◆ Texte fourni ◆
* * * *

Il est déconcertant de vouloir écrire, d'en éprouver le désir - de l'éprouver, même, avec une certaine vivacité - et de ne rien trouver à écrire. Ce n'est pas le syndrome de la page blanche, ou pas tout à fait. On sent surtout s'interposer entre soi et le monde une sorte de pellicule, ou un écran de ouate - des poussières parasites qui tuent dans l'œuf toute représentation, tout sentiment naissant. L'indifférence ne nous emporte pas, ou pas forcément ; nous sommes plus près d'un état que recouvre une forme de mutisme ou d'atterrement. Quelque chose d'impérieux en tout cas, et d'impérial. La volonté ne peut, seule, en venir à bout, pas plus que le désir, ou même le travail. Il faut attendre. Attendre, non que cela passe, mais que ce qui naît et semble vouloir se mouvoir en soi ait achevé sa course, soit allé au bout de ses petites œuvres. Il faut laisser aller la chose en soi, accepter d'attendre qu'elle se soit épanchée et ait tout recouvert, dans une attitude d'ouverture, de consentement, de contemplation active. Cela tient à un fil. Est-ce à dire que la machine en nous à fabriquer les mots peut s'émanciper de l'idée ou de la pensée ? Je ne crois pas - même s'il n'est d'aucune utilité d'avoir quelque chose à dire pour l'écrire. Simplement que l'idée et la pensée ont besoin de temps, et qu'elles nous manipulent.
Commentaires sur C'est la ouate
- c'est étrange cette dernière phrase, l'idée et la pensée ont besoin de temps (peut-être quoique la notion de temps soit relative) mais qu'elles nous manipulent tendrait à faire croire que vous n'êtes pas le sujet de l'idée et de la pensée, mais son objet, or là-dessus je ne suis pas d'accord...
- De ce petit billet sur une des nombreuses humeurs de l'écriture, la dernière phrase est évidemment la plus sujette à discussion. Ne serait-ce que parce qu'elle va finalement à rebours de la représentation hyper-humaniste et prométhéenne de l'homme-sujet, maître et acteur de ses volontés comme de ses pensées. Cette représentation n'est pas fausse en soi et en général, mais ne saurait être un absolu. Qu'est-ce qui fait que l'on pense telle chose à telle moment ? Décidons-nous vraiment de ce que l'on pense (je ne parle de ce que nous décidons, ou décidons de décider, ou de tout ce qui induirait un acte volontaire, délibéré, de pensée) ?

* * * *

◆ Données affichées ◆
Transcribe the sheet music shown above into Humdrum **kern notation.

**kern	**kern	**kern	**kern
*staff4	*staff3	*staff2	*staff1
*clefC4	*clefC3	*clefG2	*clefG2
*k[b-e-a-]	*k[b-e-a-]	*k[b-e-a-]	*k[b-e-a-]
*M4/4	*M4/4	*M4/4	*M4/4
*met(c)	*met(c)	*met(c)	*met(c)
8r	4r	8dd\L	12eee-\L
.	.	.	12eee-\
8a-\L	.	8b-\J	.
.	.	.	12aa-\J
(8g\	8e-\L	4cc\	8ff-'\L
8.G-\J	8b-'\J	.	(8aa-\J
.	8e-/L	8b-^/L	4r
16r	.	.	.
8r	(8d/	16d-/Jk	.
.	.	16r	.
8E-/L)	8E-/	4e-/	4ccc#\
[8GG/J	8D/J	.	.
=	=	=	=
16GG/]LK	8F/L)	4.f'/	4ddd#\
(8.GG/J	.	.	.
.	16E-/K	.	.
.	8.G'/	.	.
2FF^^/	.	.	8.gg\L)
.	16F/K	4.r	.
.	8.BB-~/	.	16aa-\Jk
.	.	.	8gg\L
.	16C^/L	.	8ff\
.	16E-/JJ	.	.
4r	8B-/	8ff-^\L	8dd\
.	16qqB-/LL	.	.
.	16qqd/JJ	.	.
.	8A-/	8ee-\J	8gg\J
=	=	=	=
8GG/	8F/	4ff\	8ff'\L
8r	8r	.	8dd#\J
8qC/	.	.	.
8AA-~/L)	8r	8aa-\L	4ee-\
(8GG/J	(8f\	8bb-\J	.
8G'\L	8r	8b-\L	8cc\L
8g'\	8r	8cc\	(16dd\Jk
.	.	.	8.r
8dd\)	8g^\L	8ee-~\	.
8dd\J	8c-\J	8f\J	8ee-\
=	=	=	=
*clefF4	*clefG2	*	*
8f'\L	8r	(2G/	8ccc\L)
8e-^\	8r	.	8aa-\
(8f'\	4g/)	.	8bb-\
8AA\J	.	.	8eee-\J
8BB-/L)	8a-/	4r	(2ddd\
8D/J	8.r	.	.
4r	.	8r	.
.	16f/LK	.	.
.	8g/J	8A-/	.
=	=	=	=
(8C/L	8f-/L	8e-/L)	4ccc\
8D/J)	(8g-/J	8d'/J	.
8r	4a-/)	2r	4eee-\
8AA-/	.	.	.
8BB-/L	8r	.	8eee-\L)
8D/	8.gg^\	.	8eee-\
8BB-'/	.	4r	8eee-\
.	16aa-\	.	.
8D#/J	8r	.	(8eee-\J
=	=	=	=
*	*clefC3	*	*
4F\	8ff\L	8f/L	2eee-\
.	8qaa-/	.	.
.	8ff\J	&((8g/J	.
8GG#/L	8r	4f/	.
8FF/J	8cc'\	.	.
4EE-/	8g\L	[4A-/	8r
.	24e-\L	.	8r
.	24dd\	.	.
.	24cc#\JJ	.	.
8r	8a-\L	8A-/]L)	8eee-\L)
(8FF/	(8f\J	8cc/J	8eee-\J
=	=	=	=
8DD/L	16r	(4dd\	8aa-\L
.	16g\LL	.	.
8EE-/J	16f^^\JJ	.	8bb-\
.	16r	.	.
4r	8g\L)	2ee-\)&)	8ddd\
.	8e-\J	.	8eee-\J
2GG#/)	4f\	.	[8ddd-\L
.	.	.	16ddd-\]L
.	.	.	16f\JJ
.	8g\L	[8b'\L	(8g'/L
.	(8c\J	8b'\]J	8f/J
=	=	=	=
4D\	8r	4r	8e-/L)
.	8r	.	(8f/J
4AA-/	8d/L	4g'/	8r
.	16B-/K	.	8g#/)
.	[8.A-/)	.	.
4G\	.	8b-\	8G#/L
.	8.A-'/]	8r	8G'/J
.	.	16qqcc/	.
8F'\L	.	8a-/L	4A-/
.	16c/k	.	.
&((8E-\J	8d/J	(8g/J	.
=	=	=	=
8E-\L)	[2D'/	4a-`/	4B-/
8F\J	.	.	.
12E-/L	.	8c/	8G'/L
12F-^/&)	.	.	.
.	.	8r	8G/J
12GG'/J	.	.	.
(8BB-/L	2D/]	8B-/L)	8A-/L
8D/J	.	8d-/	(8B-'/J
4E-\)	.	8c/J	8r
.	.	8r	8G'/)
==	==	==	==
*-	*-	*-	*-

* * * *

◆ Consigne ◆
Reprenez le texte sur le désir d'écrire là où il s'arrête et poursuivez-le. Les lignes ne servent pas à cet exercice.

◆ Réponse ◆
Aux questions que je pose, je crois que nous devons accepter de n'avoir jamais de réponses... Et oui, à tort ou à raison (mais nous sommes très au-delà, me semble-t-il, de cette pauvre alternative), nous sommes parfois davantage pensés que nous ne pensons nous-mêmes. Ce qui vient à soi sous la forme de pensées ou de représentations nous échappe en grande partie ; nous ne savons pas pourquoi c'est cela qui vient, et pas autre chose ; nous nous l'expliquons certes par un ensemble de facteurs (notre histoire personnelle, le contenu de la journée passée, nos rêves, nos angoisses conscientes ou quotidiennes, etc, etc... mille autres choses d'inégales valeur et importance). Mais au final, une part de tout cela nous échappe, et c'est plutôt troublant.
Enfin, il ne me dérange pas, à titre personnel, de sentir cela en moi. Cela participe d'une sorte d'envahissement qui m'est nécessaire au moment de l'écriture. C'est ma manière sans doute de me rendre disponible à tout, à un flux d'idées ou de pensées imprévues. Cela ne signifie pas forcément que je ne maîtrise pas, ou que je ne reprends pas, à un moment donné, la maîtrise de mes pensées, simplement que je me laisse pénétrer par des flux ou des sensations que je n'ai pas choisis, avant d'en faire quelque chose qui se tienne et me ressemble...
A nouveau, merci pour vos nombreux commentaires.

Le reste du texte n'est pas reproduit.